“When you pass through the waters, I will be with you.”
(Isaiah 43:2)

You’ve heard this before.  It’s always said jokingly: “The one thing we all have in common is death.”  Truer
words were never spoken (you’ve heard that before too).  The third thing you’ve heard, exclusively from
retired people, is that they never were as busy before they retired as they are now.  “Not enough hours in the
day” is the common denominator whether you’re retired or if you have a long way to go before getting there.  
The meetings and appointments are never ending: school committee meeting, dentist appointment,
membership committee at church, doctor’s appointment, dinner engagement which cannot be missed,
deadline for term paper, and so on.  We have our lists.

In regard to the death issue, it’s our commonality and we all are going have to face it alone.  No one can do it
for us.  We’d prefer a more comfortable conclusion, an escape clause such as “almost everyone will have to
die,” or “everyone else will have to die, but not me,” or “the people who make ill-advised choices will surely
die, or “if I’m living right I might be able to escape death.”  Nice try, but all the rationales miss the mark.
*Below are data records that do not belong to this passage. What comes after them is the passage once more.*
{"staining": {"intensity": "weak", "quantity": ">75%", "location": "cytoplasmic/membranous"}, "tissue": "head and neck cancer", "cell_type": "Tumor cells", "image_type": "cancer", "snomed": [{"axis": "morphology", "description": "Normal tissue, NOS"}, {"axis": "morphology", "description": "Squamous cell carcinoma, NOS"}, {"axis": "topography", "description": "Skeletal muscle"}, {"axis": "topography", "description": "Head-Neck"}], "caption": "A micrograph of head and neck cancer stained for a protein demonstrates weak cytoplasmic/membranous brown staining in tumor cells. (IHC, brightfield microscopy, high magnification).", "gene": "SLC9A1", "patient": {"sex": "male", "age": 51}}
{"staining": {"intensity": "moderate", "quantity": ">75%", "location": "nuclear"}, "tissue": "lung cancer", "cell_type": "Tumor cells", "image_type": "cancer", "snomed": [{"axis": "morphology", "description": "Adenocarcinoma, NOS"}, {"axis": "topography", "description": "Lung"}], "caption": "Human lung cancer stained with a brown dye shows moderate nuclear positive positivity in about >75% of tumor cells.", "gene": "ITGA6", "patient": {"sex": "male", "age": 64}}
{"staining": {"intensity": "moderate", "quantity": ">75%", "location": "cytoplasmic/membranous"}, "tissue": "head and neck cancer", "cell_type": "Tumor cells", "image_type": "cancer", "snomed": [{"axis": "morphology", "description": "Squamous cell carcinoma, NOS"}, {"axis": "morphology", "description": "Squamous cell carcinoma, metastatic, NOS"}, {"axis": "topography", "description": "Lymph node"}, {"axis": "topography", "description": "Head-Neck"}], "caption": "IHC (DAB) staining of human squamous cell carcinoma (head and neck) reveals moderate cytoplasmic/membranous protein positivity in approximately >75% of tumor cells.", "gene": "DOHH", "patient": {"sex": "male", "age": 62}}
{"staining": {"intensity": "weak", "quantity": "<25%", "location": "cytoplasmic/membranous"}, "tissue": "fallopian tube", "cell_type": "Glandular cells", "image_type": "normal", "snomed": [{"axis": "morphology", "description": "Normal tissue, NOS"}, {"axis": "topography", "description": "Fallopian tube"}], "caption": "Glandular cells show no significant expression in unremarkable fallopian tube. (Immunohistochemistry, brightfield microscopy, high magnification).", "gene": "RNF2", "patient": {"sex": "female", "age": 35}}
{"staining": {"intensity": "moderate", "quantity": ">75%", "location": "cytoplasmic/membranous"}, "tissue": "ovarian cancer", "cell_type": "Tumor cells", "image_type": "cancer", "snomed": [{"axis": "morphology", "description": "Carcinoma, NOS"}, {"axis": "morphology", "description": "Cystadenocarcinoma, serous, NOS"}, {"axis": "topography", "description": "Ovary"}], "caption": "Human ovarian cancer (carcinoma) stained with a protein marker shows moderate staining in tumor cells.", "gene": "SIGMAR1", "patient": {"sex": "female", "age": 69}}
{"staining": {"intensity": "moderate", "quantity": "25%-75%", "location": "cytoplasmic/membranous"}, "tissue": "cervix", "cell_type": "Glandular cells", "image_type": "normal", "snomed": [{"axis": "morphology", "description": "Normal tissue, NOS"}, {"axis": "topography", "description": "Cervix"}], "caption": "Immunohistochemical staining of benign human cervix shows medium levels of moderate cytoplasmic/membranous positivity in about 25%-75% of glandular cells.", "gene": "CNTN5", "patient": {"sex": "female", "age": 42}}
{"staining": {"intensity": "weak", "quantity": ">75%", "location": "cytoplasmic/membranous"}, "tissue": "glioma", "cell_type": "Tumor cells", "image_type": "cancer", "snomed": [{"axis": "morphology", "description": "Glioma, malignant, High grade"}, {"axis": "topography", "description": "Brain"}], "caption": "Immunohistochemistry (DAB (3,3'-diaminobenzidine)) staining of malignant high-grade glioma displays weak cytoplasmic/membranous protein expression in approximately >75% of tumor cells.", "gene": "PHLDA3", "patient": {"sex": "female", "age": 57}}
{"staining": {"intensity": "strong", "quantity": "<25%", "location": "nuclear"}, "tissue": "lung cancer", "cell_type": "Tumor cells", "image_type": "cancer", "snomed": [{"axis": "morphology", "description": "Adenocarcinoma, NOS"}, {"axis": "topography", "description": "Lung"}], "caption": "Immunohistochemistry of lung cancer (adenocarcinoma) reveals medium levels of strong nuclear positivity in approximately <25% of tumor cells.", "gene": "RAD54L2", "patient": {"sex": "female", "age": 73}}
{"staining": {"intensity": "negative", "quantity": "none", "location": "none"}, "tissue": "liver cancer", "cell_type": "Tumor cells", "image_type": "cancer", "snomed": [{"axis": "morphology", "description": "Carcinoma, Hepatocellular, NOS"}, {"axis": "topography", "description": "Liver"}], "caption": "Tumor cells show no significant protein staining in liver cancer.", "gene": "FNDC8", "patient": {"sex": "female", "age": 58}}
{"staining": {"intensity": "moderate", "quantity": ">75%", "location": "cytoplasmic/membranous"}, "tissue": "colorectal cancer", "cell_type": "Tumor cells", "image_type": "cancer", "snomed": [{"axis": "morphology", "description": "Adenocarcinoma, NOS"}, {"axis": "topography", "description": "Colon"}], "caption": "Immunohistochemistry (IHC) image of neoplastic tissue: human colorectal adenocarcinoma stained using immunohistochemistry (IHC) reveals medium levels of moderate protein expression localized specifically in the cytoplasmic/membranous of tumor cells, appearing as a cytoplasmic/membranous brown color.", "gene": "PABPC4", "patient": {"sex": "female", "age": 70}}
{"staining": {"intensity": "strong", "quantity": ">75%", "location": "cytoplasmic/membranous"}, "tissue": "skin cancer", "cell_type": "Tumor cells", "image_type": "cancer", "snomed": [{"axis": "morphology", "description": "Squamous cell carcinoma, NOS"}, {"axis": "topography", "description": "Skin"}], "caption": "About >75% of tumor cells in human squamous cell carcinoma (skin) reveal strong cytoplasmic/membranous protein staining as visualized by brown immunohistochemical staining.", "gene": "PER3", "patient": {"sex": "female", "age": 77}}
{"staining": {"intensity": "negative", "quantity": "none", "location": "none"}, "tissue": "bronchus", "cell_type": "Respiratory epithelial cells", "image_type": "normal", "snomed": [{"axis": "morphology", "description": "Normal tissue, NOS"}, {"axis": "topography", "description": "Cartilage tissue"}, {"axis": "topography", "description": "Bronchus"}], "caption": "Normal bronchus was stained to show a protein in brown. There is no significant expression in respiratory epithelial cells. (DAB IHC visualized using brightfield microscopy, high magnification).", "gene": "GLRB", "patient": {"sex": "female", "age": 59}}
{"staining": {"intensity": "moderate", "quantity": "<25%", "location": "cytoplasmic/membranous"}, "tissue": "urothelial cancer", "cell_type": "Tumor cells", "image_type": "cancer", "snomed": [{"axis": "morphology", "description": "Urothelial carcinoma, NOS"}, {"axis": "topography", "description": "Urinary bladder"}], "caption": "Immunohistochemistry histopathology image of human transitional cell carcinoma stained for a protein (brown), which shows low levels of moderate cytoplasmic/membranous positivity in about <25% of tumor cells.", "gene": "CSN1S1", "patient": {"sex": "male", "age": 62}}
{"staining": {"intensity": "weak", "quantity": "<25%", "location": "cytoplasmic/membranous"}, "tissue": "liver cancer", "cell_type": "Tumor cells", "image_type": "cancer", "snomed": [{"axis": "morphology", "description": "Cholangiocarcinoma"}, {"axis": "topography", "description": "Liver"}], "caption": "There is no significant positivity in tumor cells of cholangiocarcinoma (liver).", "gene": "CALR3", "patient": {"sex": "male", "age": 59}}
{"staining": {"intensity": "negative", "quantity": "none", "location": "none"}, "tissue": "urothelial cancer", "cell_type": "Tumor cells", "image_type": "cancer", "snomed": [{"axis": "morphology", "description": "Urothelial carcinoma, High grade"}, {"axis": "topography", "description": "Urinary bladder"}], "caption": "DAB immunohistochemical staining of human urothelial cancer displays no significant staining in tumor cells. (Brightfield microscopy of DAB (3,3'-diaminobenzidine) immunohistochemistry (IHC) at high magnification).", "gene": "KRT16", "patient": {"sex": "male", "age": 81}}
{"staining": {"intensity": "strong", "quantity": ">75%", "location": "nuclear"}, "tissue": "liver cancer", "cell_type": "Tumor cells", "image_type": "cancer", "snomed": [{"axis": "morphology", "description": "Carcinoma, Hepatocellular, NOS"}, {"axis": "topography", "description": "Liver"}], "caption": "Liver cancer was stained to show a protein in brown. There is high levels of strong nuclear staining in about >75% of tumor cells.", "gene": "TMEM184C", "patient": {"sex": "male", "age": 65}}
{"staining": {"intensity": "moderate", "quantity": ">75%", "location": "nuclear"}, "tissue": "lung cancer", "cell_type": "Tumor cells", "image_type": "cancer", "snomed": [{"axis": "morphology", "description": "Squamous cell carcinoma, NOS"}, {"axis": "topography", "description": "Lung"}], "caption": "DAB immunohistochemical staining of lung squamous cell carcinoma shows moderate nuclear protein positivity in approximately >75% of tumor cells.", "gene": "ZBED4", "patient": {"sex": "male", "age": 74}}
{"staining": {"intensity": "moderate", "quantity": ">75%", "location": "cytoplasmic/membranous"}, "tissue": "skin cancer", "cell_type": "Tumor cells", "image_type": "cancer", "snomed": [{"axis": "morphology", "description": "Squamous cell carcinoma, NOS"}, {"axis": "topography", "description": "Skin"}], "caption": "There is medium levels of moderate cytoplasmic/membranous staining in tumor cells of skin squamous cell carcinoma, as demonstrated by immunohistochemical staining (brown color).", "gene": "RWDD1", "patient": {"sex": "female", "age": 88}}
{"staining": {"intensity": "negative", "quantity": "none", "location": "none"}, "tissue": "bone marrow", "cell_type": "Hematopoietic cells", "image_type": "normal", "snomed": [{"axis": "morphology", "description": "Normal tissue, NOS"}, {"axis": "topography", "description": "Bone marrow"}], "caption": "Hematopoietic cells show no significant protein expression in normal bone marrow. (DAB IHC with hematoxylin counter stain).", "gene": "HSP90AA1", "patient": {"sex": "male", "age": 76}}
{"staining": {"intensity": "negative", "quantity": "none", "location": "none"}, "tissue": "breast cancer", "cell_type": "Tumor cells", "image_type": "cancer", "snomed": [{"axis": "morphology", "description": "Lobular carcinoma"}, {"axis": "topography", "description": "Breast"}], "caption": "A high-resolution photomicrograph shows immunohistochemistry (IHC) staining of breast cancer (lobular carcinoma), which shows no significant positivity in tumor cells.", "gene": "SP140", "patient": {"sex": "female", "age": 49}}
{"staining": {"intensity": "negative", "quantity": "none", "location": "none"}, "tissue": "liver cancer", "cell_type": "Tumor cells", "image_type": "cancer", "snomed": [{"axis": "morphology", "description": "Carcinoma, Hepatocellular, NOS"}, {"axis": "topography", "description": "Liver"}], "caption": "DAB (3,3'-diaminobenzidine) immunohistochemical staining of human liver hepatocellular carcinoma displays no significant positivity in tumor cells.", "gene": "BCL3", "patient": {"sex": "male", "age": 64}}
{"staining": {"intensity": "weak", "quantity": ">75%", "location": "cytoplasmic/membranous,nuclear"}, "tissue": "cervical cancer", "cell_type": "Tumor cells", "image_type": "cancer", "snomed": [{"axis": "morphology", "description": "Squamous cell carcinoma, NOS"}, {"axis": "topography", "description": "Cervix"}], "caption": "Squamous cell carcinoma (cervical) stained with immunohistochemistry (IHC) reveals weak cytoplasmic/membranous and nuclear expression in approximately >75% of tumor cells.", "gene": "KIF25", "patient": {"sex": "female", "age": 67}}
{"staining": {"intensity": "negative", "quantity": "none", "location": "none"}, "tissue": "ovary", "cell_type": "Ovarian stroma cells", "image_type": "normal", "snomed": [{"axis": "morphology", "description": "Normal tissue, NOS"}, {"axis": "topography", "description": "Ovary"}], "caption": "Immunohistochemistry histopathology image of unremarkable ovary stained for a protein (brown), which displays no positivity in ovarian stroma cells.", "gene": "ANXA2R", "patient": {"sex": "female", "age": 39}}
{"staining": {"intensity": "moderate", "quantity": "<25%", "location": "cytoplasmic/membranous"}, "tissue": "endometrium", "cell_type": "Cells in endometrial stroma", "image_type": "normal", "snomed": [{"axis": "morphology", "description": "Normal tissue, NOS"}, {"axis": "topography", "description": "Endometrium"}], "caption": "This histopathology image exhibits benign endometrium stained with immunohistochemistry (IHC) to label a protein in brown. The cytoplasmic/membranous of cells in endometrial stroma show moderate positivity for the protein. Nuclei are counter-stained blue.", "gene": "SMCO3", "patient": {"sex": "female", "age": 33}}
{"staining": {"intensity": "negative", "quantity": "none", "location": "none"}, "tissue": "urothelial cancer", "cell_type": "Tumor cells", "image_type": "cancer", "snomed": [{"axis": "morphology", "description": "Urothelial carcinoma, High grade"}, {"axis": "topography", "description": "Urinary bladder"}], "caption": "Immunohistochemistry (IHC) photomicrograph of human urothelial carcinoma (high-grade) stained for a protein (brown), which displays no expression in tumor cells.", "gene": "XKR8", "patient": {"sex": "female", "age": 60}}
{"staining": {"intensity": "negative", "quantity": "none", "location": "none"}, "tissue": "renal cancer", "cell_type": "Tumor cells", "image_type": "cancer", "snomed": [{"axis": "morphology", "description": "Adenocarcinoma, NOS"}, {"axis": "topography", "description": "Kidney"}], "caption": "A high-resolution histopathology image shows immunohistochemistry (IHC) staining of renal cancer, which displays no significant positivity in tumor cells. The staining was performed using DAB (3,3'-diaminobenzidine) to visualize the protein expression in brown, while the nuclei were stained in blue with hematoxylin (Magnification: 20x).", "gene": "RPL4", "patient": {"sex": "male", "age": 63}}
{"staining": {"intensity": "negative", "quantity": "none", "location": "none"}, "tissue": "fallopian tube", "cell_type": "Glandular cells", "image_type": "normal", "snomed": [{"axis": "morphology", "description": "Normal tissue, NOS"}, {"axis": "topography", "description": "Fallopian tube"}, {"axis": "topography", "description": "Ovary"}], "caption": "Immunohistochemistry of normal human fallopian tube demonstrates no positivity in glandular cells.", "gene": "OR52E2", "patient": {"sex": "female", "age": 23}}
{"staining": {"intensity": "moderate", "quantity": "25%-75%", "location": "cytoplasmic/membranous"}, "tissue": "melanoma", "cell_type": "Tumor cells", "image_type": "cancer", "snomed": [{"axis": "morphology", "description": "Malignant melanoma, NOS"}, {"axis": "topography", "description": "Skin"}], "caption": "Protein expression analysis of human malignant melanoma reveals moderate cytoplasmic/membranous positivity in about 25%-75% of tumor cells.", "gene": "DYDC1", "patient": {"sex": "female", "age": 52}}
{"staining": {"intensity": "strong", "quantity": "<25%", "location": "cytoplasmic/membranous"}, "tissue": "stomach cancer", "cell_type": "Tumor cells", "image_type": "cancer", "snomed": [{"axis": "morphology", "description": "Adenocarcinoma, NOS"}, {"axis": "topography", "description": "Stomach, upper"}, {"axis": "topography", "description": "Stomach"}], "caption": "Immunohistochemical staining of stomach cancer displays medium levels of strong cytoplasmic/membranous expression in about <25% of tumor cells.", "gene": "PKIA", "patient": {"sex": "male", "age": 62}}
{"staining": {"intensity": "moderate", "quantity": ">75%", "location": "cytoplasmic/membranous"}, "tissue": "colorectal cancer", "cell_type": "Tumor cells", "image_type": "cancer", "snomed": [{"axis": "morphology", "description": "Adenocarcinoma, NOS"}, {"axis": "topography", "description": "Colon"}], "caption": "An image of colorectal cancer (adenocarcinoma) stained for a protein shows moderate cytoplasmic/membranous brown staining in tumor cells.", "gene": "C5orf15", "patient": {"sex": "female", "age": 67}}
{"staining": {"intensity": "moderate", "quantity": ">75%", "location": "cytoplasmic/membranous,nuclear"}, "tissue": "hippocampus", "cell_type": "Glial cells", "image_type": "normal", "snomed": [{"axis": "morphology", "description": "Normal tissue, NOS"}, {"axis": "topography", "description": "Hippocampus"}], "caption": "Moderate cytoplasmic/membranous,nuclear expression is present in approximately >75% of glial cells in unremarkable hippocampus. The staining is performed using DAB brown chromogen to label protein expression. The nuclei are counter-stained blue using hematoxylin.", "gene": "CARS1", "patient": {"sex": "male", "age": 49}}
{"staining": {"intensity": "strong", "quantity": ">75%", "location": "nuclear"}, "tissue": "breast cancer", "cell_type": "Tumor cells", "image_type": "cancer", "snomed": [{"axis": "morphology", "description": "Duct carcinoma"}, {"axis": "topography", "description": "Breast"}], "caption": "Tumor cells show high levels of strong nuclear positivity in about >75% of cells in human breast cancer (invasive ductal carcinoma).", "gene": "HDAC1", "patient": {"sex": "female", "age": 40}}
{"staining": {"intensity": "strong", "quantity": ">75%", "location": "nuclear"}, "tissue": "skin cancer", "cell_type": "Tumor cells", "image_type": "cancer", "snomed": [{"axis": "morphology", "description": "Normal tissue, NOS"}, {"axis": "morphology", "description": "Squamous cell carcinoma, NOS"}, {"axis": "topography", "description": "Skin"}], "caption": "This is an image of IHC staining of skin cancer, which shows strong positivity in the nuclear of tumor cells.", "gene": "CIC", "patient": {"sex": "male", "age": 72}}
The Apostle John recorded words spoken by Jesus which go something like “I am going to prepare a place
for you, and after that I will return and take you with Me so that we can always be together.”  That’s a fairly
loose translation of John 14:2-3, but you get the drift.  So, what was His point?  That’s easy.  Sure, we human
beings have to face death all by ourselves from an earthly perspective, but Jesus Himself will walk us through
it.  That’s the “I will be with you always” part.  

Are you one of those people who have a tradition of avoiding thinking about death?  That usually indicates
that you’re afraid of it, and if you’re afraid of it it’s because you haven’t sorted through the scenario in your
mind.  Plain and simple, Jesus is not in the habit of abandoning His own.  The job is not going to be
delegated to angels or arch angels.  Jesus is going to come back for you Himself.  In person.   There are two
parts to the equation: one is that we are all going to die without anyone pinch hitting for us, and the second is
that if we know Jesus personally as our Savior, we aren’t going to have to face it alone.  That’s good news.

David said it in Psalm 23:4, “You are with me.”  See how simple it is?  David got it.  We all need to get it too.  
Jesus knows His own, protects His own, and will come for His own.  It’s not delegated or outsourced.  
Assuming that you’re going to spend eternity with Jesus, although it’s far more than an assumption, this
would be a good time to take up an intimate relationship with Him - you know, that bond you had with Jesus
when you were first saved?  It’s time to renew it.